Samus awakens one month after the attack, now outfitted with a specialized Power Suit that can utilize the Phazon coursing within her body for a temporary boost in strength. The Federation informs Samus that the Phazon-bearing meteors that struck Tallon IV and Aether were not random acts of nature, but a deliberate effort to spread Phazon across the galaxy. These living meteors, dubbed Leviathans, originated from a radioactive planet called Phaaze, and three more were recently observed hurtling toward the nearby planets Bryyo, Elysia, and the Space Pirate homeworld.
The other three bounty hunters, having awoken before Samus, were each dispatched to a different planet to investigate the Leviathans. However, communication with the hunters was lost several days ago, and it now falls to Samus to determine their whereabouts. As the bounty hunter travels from planet to planet, she discovers that each of her former comrades has succumbed to their Phazon corruption and gone mad. Samus has no choice but to defeat the other bounty hunters and destroy the Leviathans impacted in each of the planets, ridding them of the Phazon threat.
With the other Leviathans successfully dispatched, Samus travels to Phaaze for a climactic final confrontation with Dark Samus. The doppelganger fuses with the planet’s corrupted Aurora Unit, but Samus ultimately prevails, defeating Dark Samus once and for all. With the supercomputer now destroyed as well, the entire planet begins to self-destruct, eliminating Phazon from the galaxy for good.
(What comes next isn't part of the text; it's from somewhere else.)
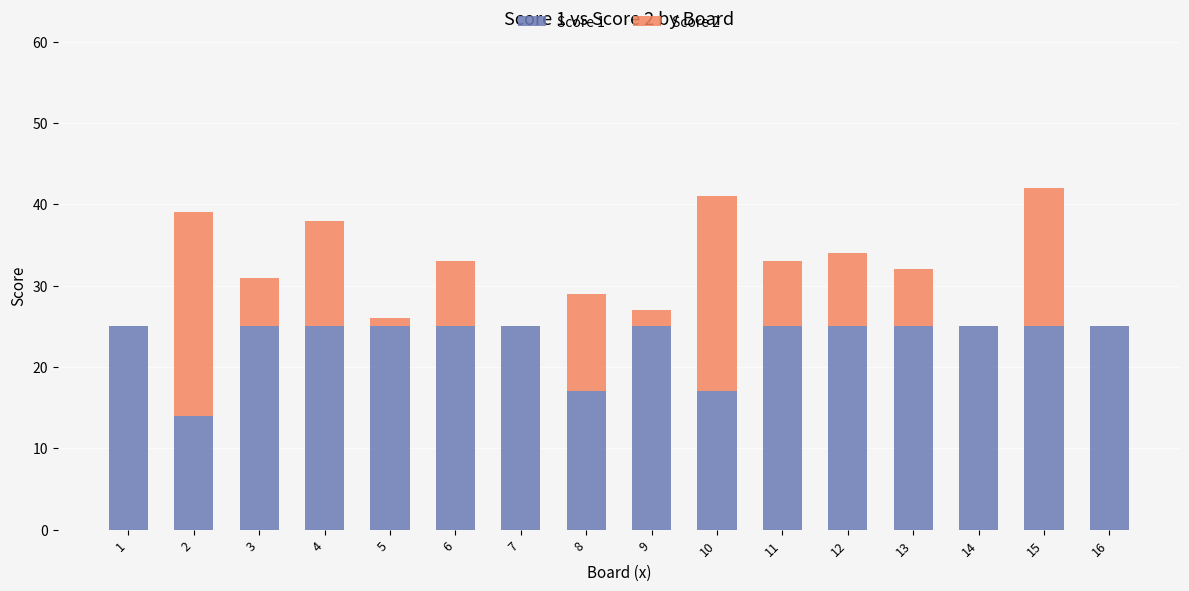

What is the total value across all series at 11?

33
However, a new threat appears to be looming in the shadows. As Samus sets off for her next destination, she’s tailed by a mysterious gunship resembling the one piloted by Sylux, one of the enemy hunters introduced in the offshoot game Metroid Prime Hunters. Very little is known about this cryptic warrior, but he harbors a deep disdain for the Galactic Federation and Samus, and his appearance in Metroid Prime 3’s secret ending suggests he may play a pivotal role in the series’ next installment.
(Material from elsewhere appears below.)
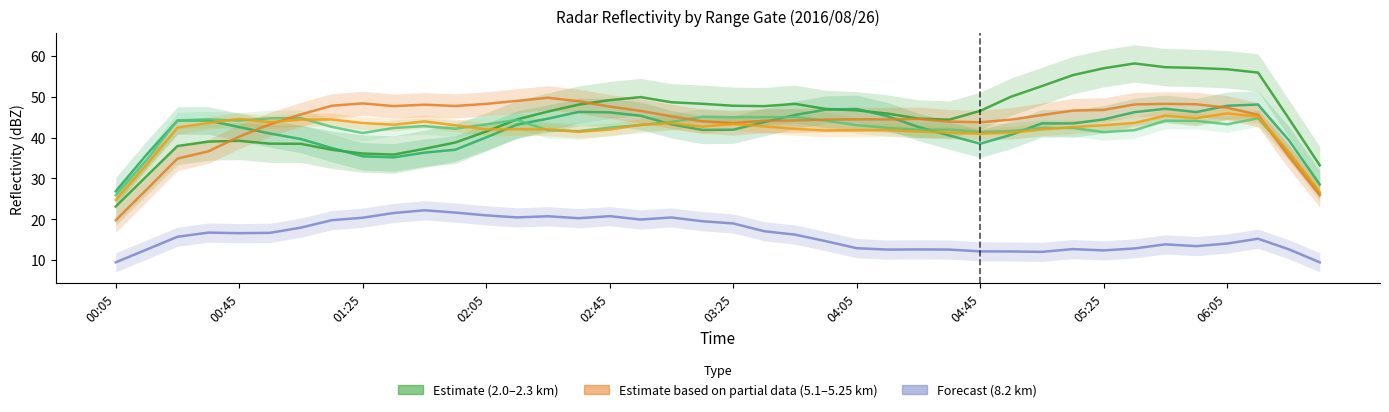

The value of 2.000 at 00:15 is 51.0. True or false?

False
Of course, it remains to be seen whether or not that will be the case. While Metroid Prime 3 ended with a tantalizing tease as to where the story could go from here, Retro Studios may well take the narrative in a different direction. As it stands, it’s currently our only hint as to what we can expect in Metroid Prime 4, but with any luck, we won’t have to wait too much longer until Nintendo finally sheds more light on the game.